-- What you are asked to do --
Pick out each line in the listing below that contains the word "Valladolid", matching case exactly.
[Records for processing Boundary: Start]
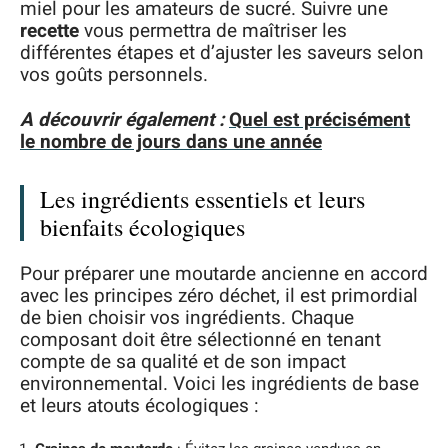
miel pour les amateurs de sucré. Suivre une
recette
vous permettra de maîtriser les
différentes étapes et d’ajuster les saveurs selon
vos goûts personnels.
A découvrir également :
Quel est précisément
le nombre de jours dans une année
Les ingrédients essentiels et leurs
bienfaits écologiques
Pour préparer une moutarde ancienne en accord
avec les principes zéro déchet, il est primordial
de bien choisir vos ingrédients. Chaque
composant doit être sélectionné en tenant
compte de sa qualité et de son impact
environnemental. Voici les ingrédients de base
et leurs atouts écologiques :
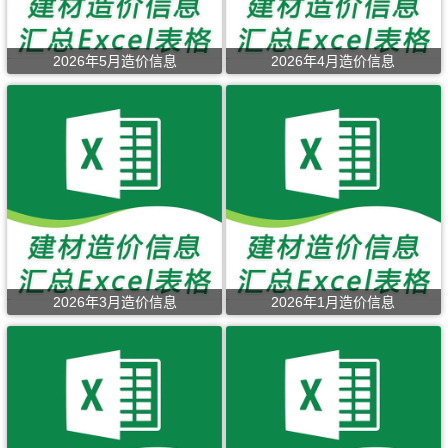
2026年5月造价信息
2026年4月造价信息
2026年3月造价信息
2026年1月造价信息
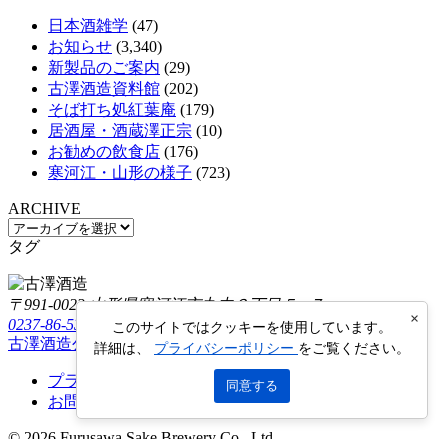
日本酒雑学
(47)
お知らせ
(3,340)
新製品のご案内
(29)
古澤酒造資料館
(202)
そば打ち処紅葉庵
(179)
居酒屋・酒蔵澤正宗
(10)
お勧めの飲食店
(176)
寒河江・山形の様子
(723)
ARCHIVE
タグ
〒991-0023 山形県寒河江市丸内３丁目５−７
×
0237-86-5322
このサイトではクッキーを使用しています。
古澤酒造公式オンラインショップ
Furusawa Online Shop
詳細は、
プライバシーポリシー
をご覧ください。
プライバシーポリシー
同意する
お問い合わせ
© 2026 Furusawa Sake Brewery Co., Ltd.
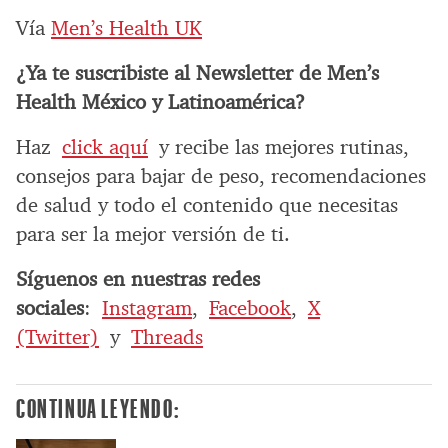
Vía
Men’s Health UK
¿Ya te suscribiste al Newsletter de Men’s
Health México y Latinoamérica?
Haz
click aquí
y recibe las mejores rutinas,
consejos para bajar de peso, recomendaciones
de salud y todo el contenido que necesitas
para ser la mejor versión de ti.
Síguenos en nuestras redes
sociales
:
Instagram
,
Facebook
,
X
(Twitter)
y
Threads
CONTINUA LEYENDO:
[Records for processing Boundary: End]
[Records for processing Boundary: Start]
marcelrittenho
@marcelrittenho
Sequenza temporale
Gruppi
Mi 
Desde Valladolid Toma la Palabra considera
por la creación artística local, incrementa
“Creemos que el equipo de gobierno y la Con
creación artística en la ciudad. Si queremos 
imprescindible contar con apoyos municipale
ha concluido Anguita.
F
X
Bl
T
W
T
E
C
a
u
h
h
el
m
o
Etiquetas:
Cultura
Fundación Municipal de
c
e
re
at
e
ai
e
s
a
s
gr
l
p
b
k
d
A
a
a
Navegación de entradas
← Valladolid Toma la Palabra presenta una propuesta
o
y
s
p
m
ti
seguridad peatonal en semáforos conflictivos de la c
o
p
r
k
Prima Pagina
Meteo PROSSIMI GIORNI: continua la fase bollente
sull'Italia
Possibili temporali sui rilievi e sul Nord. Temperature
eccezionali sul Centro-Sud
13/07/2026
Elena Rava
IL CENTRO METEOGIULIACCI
[Records for processing Boundary: End]
-- Response to the task --
Desde Valladolid Toma la Palabra considera
← Valladolid Toma la Palabra presenta una propuesta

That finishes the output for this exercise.